Quel conseil donneriez-vous à de jeunes militaires en début de carrière ?

« Vous pouvez tirer le meilleur parti de tout. Nous avons tous un rôle à jouer, quelle que soit notre fonction. Pour les grands projets, il n’est généralement pas difficile de trouver du personnel, mais pour d’autres postes, qui sont souvent fondamentaux pour les opérations quotidiennes, c’est parfois plus difficile. Quel que soit le poste, vous pouvez faire la différence. »

 

« Je n’ai pas toujours eu les fonctions que je voulais. Après deux ans comme chef de peloton, j’étais censé devenir chef d’escadron, mais j’ai fini par être nommé officier de projet pour les radars de surveillance du champ de bataille. Un poste que je ne voulais pas du tout occuper. Mais j’ai fait de mon mieux. Au final, c’était un bon projet et je me suis bien amusé. »

 

Quels sont vos projets après la Défense ? Ou est-ce un peu tôt pour poser la question ?

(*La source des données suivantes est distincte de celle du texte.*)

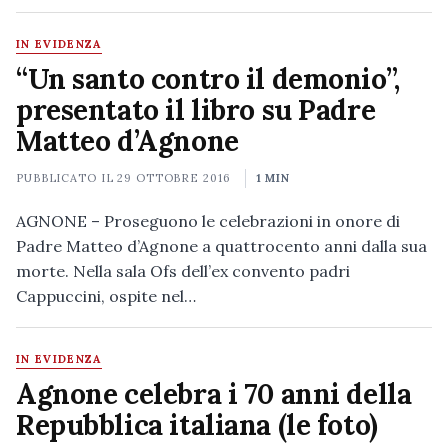
IN EVIDENZA
“Un santo contro il demonio”,
presentato il libro su Padre
Matteo d’Agnone
PUBBLICATO IL
29 OTTOBRE 2016
1 MIN
AGNONE – Proseguono le celebrazioni in onore di
Padre Matteo d’Agnone a quattrocento anni dalla sua
morte. Nella sala Ofs dell’ex convento padri
Cappuccini, ospite nel…
IN EVIDENZA
Agnone celebra i 70 anni della
Repubblica italiana (le foto)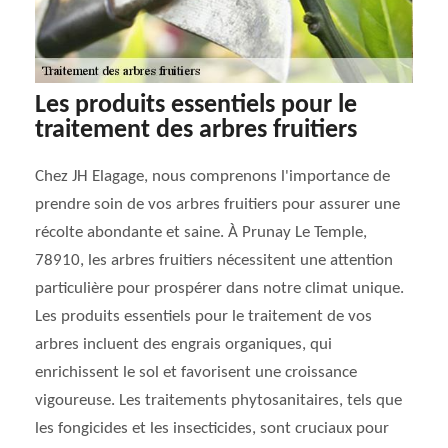
Les produits essentiels pour le
traitement des arbres fruitiers
Chez JH Elagage, nous comprenons l'importance de
prendre soin de vos arbres fruitiers pour assurer une
récolte abondante et saine. À Prunay Le Temple,
78910, les arbres fruitiers nécessitent une attention
particulière pour prospérer dans notre climat unique.
Les produits essentiels pour le traitement de vos
arbres incluent des engrais organiques, qui
enrichissent le sol et favorisent une croissance
vigoureuse. Les traitements phytosanitaires, tels que
les fongicides et les insecticides, sont cruciaux pour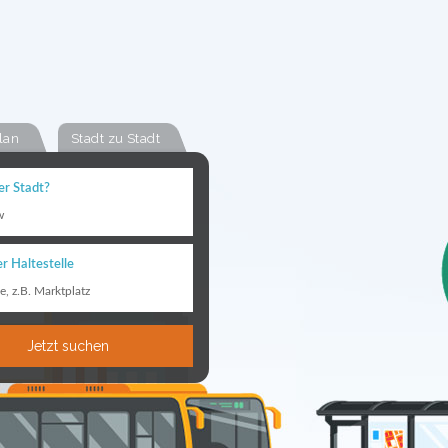
lan
Stadt zu Stadt
er Stadt?
w
r Haltestelle
le, z.B. Marktplatz
Jetzt suchen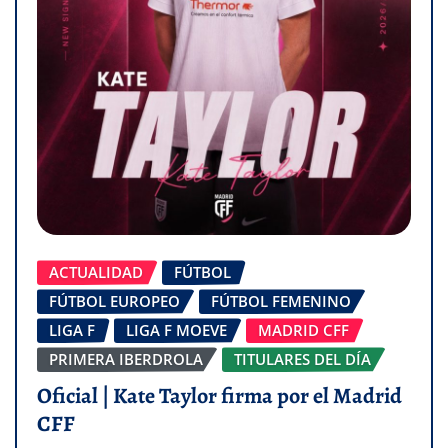
ACTUALIDAD
FÚTBOL
FÚTBOL EUROPEO
FÚTBOL FEMENINO
LIGA F
LIGA F MOEVE
MADRID CFF
PRIMERA IBERDROLA
TITULARES DEL DÍA
Oficial | Kate Taylor firma por el Madrid
CFF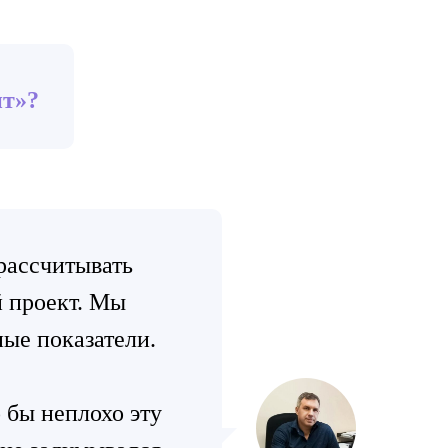
т»?
 рассчитывать
й проект. Мы
ые показатели.
 бы неплохо эту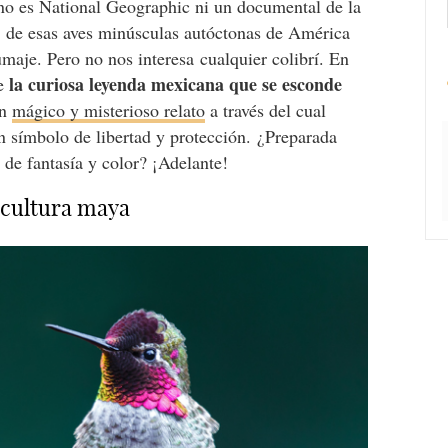
no es National Geographic ni un documental de la
, de esas aves minúsculas autóctonas de América
umaje. Pero no nos interesa
cualquier colibrí. En
la curiosa leyenda mexicana que se esconde
te
un
mágico y misterioso relato
a través del cual
on símbolo de libertad y protección.
¿Preparada
 de fantasía y color? ¡Adelante!
a cultura maya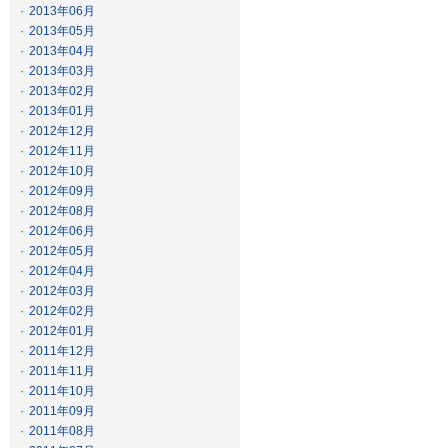
·
2013年06月
·
2013年05月
·
2013年04月
·
2013年03月
·
2013年02月
·
2013年01月
·
2012年12月
·
2012年11月
·
2012年10月
·
2012年09月
·
2012年08月
·
2012年06月
·
2012年05月
·
2012年04月
·
2012年03月
·
2012年02月
·
2012年01月
·
2011年12月
·
2011年11月
·
2011年10月
·
2011年09月
·
2011年08月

« Non, ce n’est pas du tout trop tôt (rire). Je vais d’abord prendre congé, mais j’ai déjà reçu des questions de toutes parts, tant dans le domaine de la communication que celui de l’enseignement. Je vais essayer de ne pas courir sans cesse après mon agenda et de trouver un bon équilibre. »

 

La Défense vous manquera-t-elle ?

« J’ai fait ce que j’ai pu. Le 19 juillet, j’ai passé le flambeau au lieutenant-général Vansina. Le lendemain, alors que je buvais tranquillement une tasse de café, je me suis rendu compte que le train partait alors que j’étais encore à la gare. Le temps passe vite. Le train avance et je ne ressens plus le besoin de monter à bord. Mais j’essaierai toujours d’être un ambassadeur de la Défense. »

 

Merci pour cette dernière conversation, mon général.